Research has found that experiencing a traumatic event at close quarters changes people’s political attitudes. However, in the case of the 2017 terrorist attack in Stockholm, proximity to the attack had no additional political significance. Research from the University of Gothenburg shows that Swedes’ attitudes toward terrorism-related questions were affected equally, regardless of whether they happened to be close to the attack.
On 7 April 2017, Rakhmat Akilov stole a truck and ran down multiple people on Drottninggatan, a street in central Stockholm. Five people died, fifteen were injured and many people witnessed the events. Akilov – a sympathiser of the terrorist organisation Islamic State (IS) – was later arrested and subsequently sentenced to life imprisonment for his actions.
In the case of terrorist attacks, it is common for a population to react by becoming more patriotic, more negative toward out-groups (such as immigrants), and stronger proponents of various types of security measures. There has been a consensus in the research literature that these types of changes in political attitudes are reinforced when people experience a terrorist attack personally – they hear screams and experience things that are assumed to also have an impact on their political attitudes.

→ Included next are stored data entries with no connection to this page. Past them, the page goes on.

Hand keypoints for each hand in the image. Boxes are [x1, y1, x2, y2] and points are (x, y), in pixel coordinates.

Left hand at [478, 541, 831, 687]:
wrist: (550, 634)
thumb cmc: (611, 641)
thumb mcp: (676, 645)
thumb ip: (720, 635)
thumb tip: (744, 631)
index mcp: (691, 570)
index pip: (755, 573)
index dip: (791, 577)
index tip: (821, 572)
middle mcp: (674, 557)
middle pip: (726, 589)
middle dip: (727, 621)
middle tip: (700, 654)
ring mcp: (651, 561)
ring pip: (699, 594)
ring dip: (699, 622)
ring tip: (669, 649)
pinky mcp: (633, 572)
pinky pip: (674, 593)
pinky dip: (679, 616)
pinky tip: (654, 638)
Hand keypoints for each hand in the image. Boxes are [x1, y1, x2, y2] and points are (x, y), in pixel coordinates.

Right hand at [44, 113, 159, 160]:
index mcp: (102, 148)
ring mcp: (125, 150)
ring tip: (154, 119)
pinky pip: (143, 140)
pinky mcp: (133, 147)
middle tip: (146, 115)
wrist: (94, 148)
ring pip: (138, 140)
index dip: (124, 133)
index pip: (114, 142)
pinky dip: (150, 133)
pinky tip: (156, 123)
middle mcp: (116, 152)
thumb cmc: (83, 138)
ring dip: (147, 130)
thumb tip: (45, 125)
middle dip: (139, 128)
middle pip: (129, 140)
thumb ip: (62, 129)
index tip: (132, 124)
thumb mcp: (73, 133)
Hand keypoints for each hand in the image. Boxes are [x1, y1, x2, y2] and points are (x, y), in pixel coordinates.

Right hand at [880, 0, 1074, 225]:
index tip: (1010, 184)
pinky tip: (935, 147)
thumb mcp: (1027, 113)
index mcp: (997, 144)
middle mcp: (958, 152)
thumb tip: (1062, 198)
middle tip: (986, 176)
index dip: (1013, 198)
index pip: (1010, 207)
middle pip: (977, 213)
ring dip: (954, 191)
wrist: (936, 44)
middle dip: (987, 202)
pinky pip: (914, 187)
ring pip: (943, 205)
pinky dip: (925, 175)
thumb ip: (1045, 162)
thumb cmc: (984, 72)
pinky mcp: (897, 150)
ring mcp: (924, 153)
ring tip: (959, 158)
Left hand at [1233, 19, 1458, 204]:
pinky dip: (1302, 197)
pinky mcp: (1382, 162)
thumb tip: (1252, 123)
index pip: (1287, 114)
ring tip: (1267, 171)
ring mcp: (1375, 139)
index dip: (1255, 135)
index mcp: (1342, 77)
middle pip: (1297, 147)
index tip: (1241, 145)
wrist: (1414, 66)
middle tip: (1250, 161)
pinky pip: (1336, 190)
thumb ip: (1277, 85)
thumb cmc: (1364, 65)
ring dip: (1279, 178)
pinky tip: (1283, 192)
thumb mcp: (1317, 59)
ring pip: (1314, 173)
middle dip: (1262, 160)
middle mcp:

Researchers refer to this reinforcement as “vividness”. This assumption has gained widespread acceptance among researchers, but it has not been fully tested empirically until now.
“We need before and after surveys from a sufficient number of people who were caught up in a truly dramatic event to be able to measure this. This is not something that can be done experimentally,” says Jacob Sohlberg, a researcher in political science.
Together with his political scientist colleague Mattias Agerberg, he has investigated whether people who were either on or in the vicinity of Drottninggatan during the attack and who saw, heard or in some other way experienced the events of that day changed their political attitudes more than people who were elsewhere in Sweden.
The study is based on data from the Swedish Citizen Panel. The researchers looked into several different questions related to terrorism and politics, such as national identification, confidence in the Riksdag (the Swedish parliament) and the Swedish Government, whether Swedes believe that Muslims are a threat, attitudes toward immigrants and views on questions related to security and surveillance.
When the attack occurred in 2017, there was a previous survey wave available. Since a number of the respondents included in the Swedish Citizen Panel were in the vicinity of Drottninggatan during the terrorist attack, it was also possible to carry out a survey right after the events. The results of the study indicate that previous theoretical explanations linking the experience of a traumatic event with changes in political views have been exaggerated.
“Although people who were in the vicinity of Drottninggatan were much more affected, they did not change their views on terrorism-related questions any more than Swedesin general. Just because you experience trauma does not mean you change your fundamental attitudes or worldview,” says Mattias Agerberg.
The study therefore challenges the vividness assumption and makes an important theoretical contribution to research on terrorist attacks. At the same time, the study confirms that Swedes – regardless of where they happened to be – reacted in more or less the same way as people in other countries during similar events. For example, Swedes subsequently became more patriotic in their outlook.